Excerpt to read:
┄┄┄┄┄┄┄┄┄┄┄┄┄┄┄┄┄┄┄┄

# Buy it or pass?



## LostLouisianian (Oct 11, 2010)

I was at a local sporting goods store yesterday and saw a Savage Axis II with the accutrigger for sale brand new. .30-06, synthetic stock, blued, with the Nikon scope....$329.99 and Savage has a $100 rebate on the Axis models right now. I figure after the rebate final cost to me will be around $260ish. Should I go back today and pick it up. Probably would go to the son and he might use it once every other year at most. I am so confused?


----------



## moabxjeeper (Dec 18, 2012)

If you don't have a problem with black synthetic, you're just flat out not going to find a gun that good for that cheap, especially since it comes with a halfway decent scope. I'm sure you've seen my rantings about synthetic stocks in other threads but that's only one man's opinion.


----------



## colorcountrygunner (Oct 6, 2009)

Tally up a vote for buy it from CCG.


----------



## bowgy (Oct 10, 2007)

Buy it, seems like a good investment.:-?


----------



## Huntoholic (Sep 17, 2008)

Buy it and put a Boyd's stock on it.


----------



## LostLouisianian (Oct 11, 2010)

For $260.09 after rebate I pulled the trigger (pun intended)


----------



## LostLouisianian (Oct 11, 2010)

Huntoholic said:


> Buy it and put a Boyd's stock on it.


Do Boyd's help out with increasing accuracy or is it purely cosmetics?


----------



## muddydogs (Oct 7, 2007)

┄┄┄┄┄┄┄┄┄┄┄┄┄┄┄┄┄┄┄┄

Data for processing:

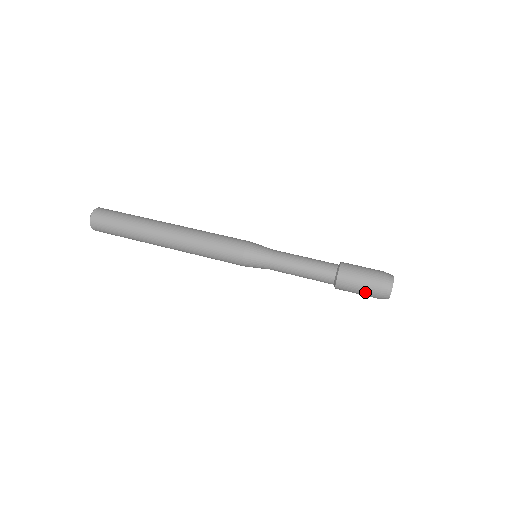
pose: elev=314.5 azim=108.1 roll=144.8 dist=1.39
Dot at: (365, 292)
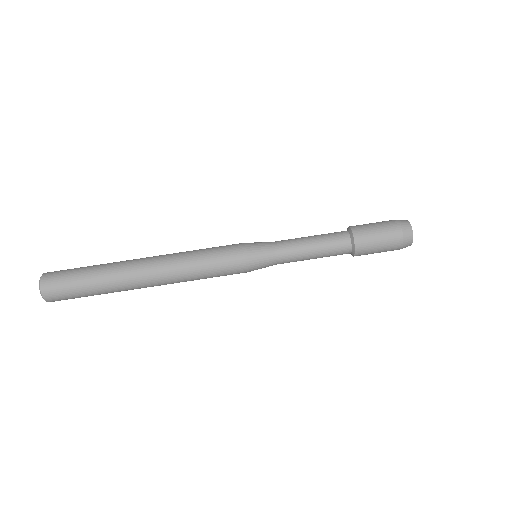
Dot at: occluded
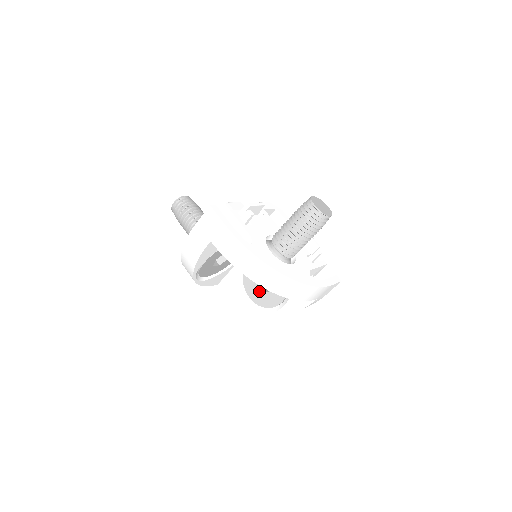
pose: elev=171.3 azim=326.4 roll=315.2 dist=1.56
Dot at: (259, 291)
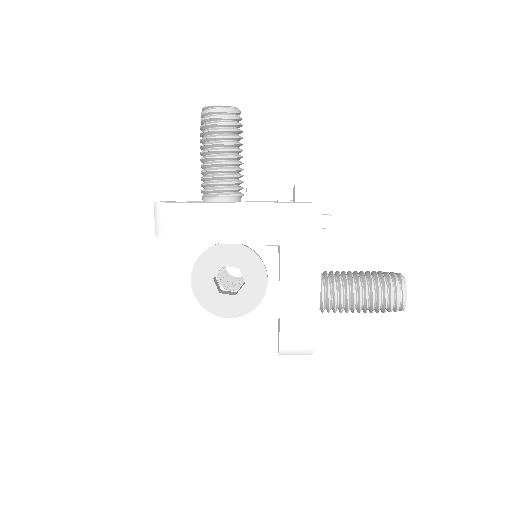
Dot at: occluded
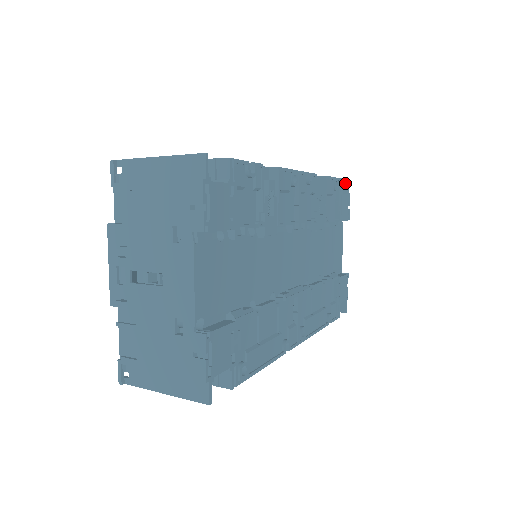
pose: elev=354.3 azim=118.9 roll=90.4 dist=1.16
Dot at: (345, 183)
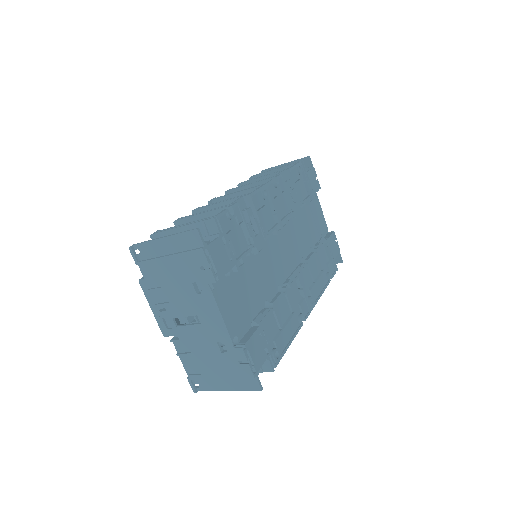
Dot at: (307, 160)
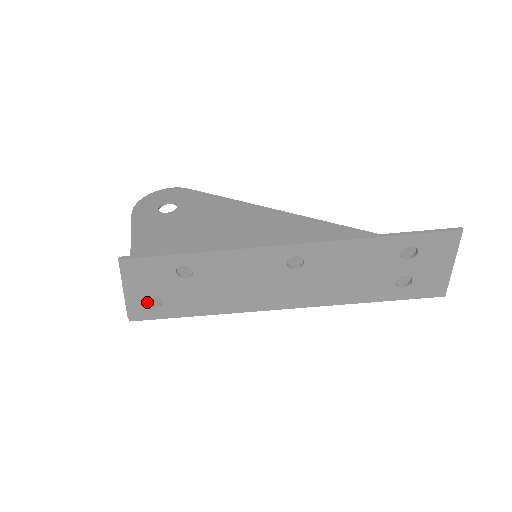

┄┄┄┄┄┄┄┄┄┄┄┄┄┄┄┄┄┄┄┄

Given request 1:
In the rifle thread, what scope comes with the Savage Axis II that LostLouisianian saw in the store?
Given request 2:
From the records, give as a numbered list the lines running from the line with "pose: elev=354.3 azim=118.9" through the end of the records, both included. Skip blank lines and leave the pictures out of the answer.
The rifle thread and the records were taken from unrelated sources.

Written reply 1:
A Nikon scope.

Written reply 2:
1. pose: elev=354.3 azim=118.9 roll=90.4 dist=1.16
2. Dot at: (345, 183)
3. Dot at: (307, 160)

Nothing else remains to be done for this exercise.